DeVincentis joined the show’s costume designer Kameron Lennox at IndieWire’s Consider This FYC Brunch for a panel moderated by Marcus Jones. They both discussed the importance of reframing the story in light of new information that has come to light in recent years, and hoped that their show would challenge people’s opinions about the infamous sex tape leak. That philosophy allowed them to take a relatively realistic approach to the show (sans the talking penis, of course), because they trusted that shifting societal norms would be enough to make people view Anderson and Lee differently.
They also both discussed the way the story exists at the intersection of two worlds: one that predates the Internet, and another that is completely dominated by it. Not only does the series take place in the early days of the World Wide Web, it also deals with fame in a way that was foreign at the time (but completely familiar today).

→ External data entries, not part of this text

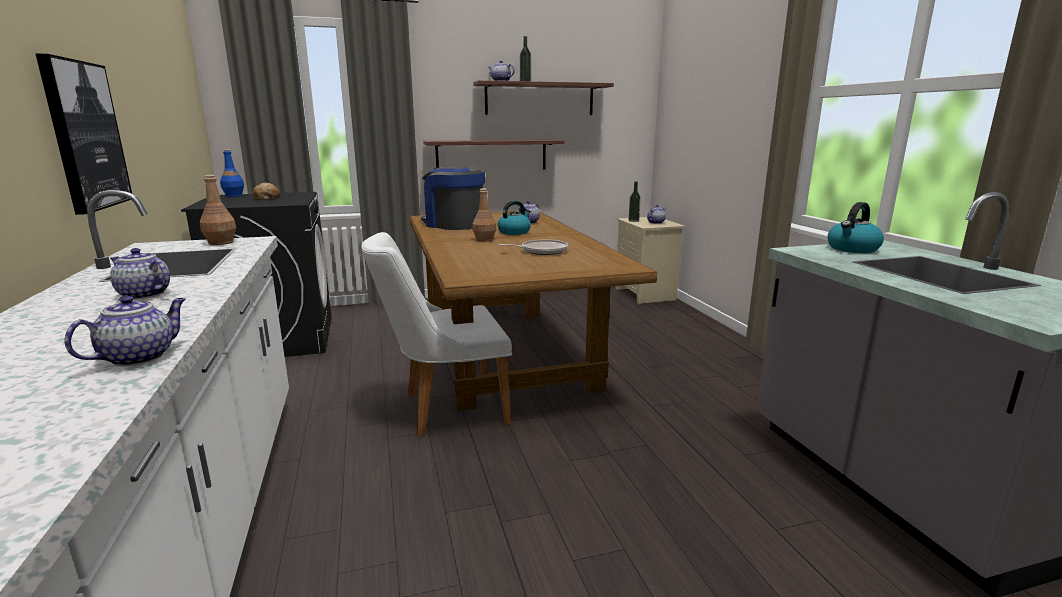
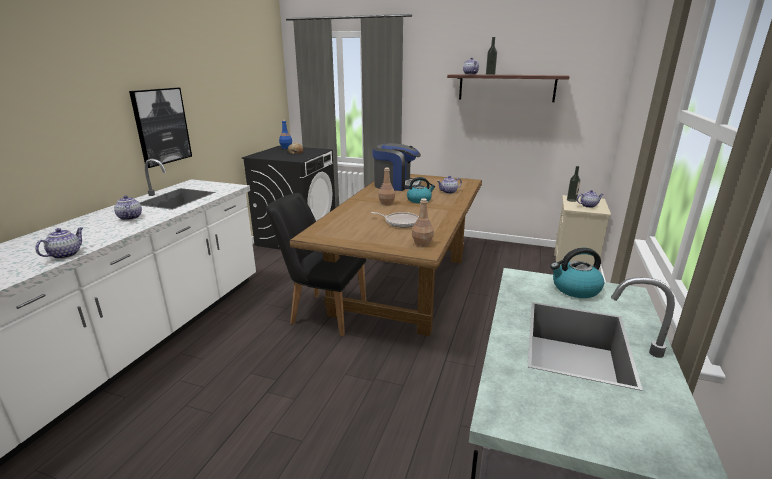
camera: 35 degrees right, 5 degrees up
teapot [64,295,186,367] -> teapot turned 45 degrees counterclockwise [35,227,83,259]
brown bottle [200,175,236,245] -> brown bottle moved to [412,198,434,247]
white chair [361,232,512,437] -> black chair [266,193,367,336]
coffee machine [421,166,485,230] -> coffee machine turned 120 degrees clockwise [373,143,421,191]
shelf [423,140,564,169] -> none

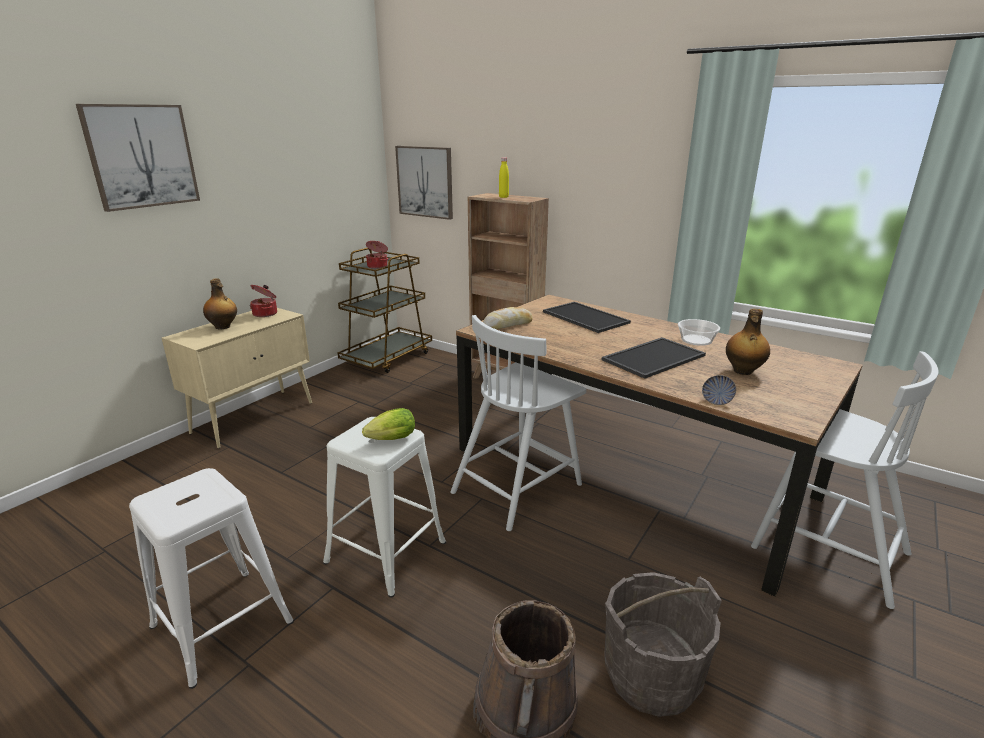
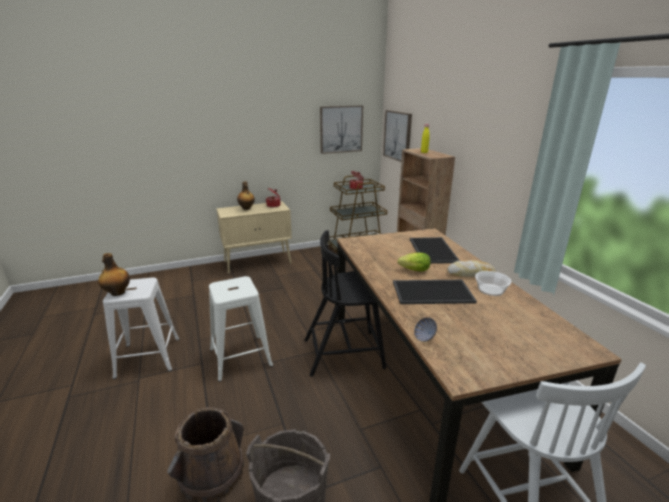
camera: 35 degrees right, 0 degrees up
picture [76,104,200,212] -> picture moved to [320,105,363,154]
lettuce [362,408,415,440] -> lettuce moved to [397,253,431,272]
white chair [450,315,586,531] -> black chair [304,230,386,377]
bread [483,307,532,329] -> bread moved to [447,260,496,277]
bottle [726,309,770,375] -> bottle moved to [98,253,130,296]

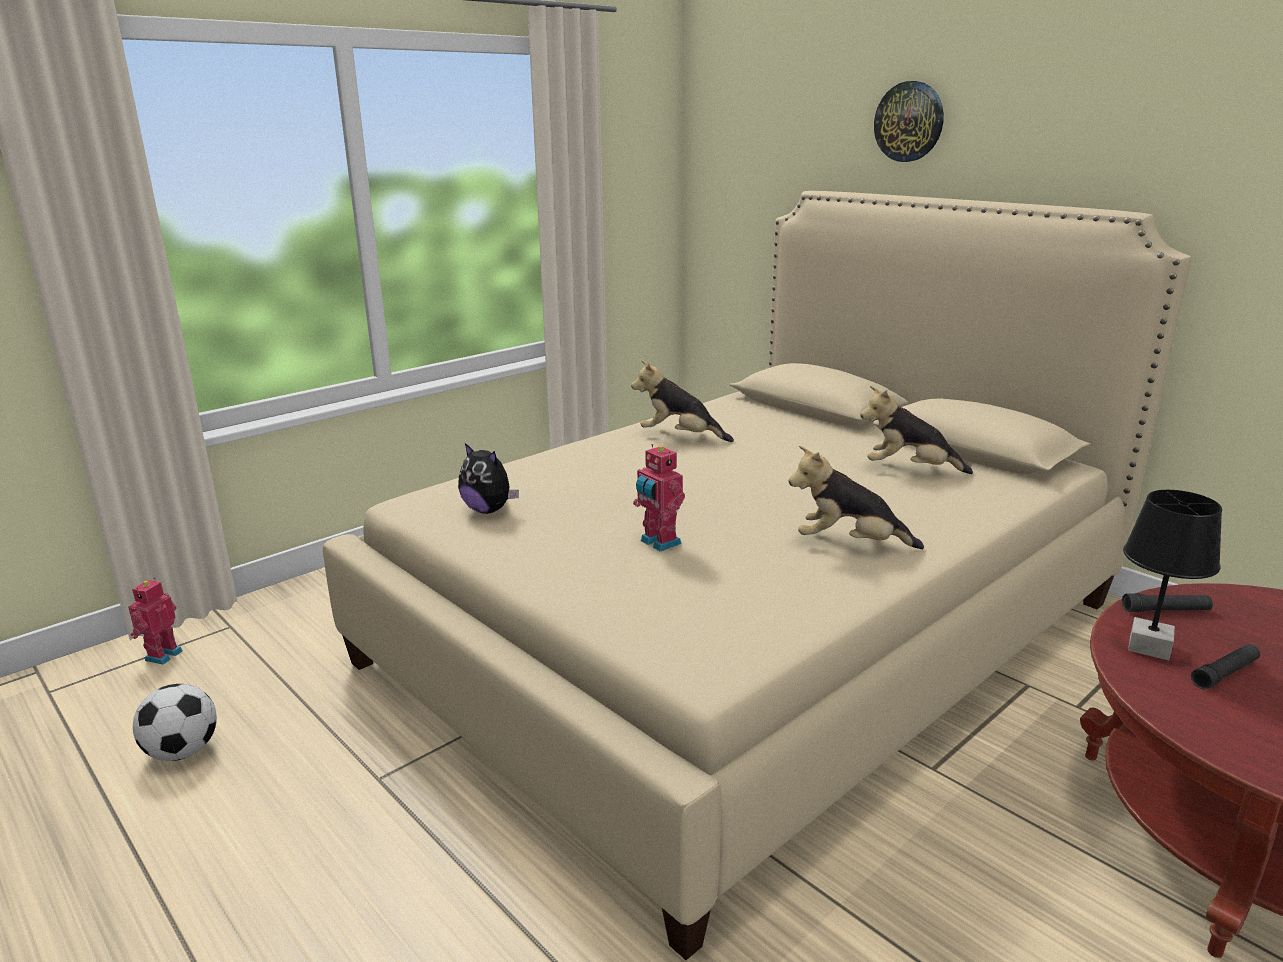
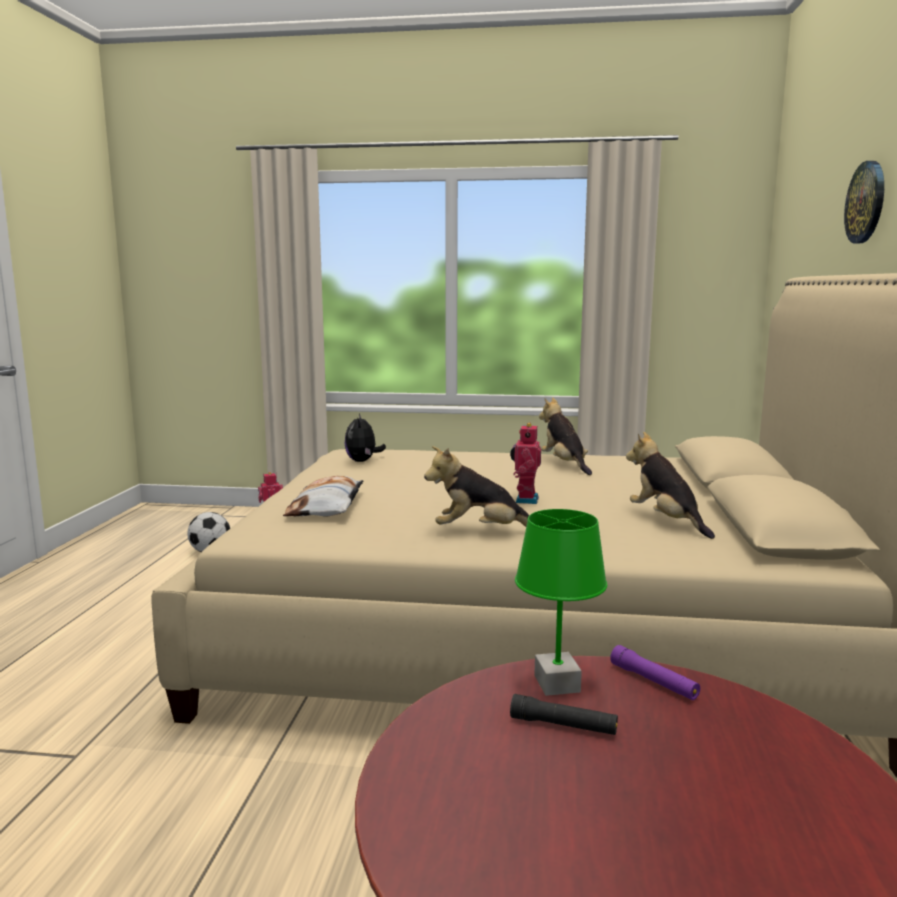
camera: 50 degrees right, 10 degrees down
toy robot [633,444,685,552] -> toy robot moved to [510,423,541,504]
plush toy [789,446,924,549] -> plush toy turned 60 degrees counterclockwise [424,446,529,527]
black flashlight [1122,593,1213,612] -> purple flashlight [610,645,700,700]
black table lamp [1123,490,1222,661] -> green table lamp [515,509,607,696]
none -> pillow [283,476,363,516]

“Tommy Lee was really one of the first people to be known for just being a famous person, said DeVincentis. “There’s a wide swath of people who know who Tommy Lee is now, but know nothing about him as a drummer. They just know him for this reputed phallus and this sort of reality TV swagger that he was introducing. So there is a very underground commentary to that as well, I think.”
IndieWire’s Consider This FYC Brunch, held at the Sunset Room in Hollywood May 12, consisted of five panels featuring cast and crew members from some of the hottest shows in the Emmy race. In addition to “Pam & Tommy,” other panels highlighted “The Staircase,” “Yellowjackets,” “Pachinko,” and “Outer Range.”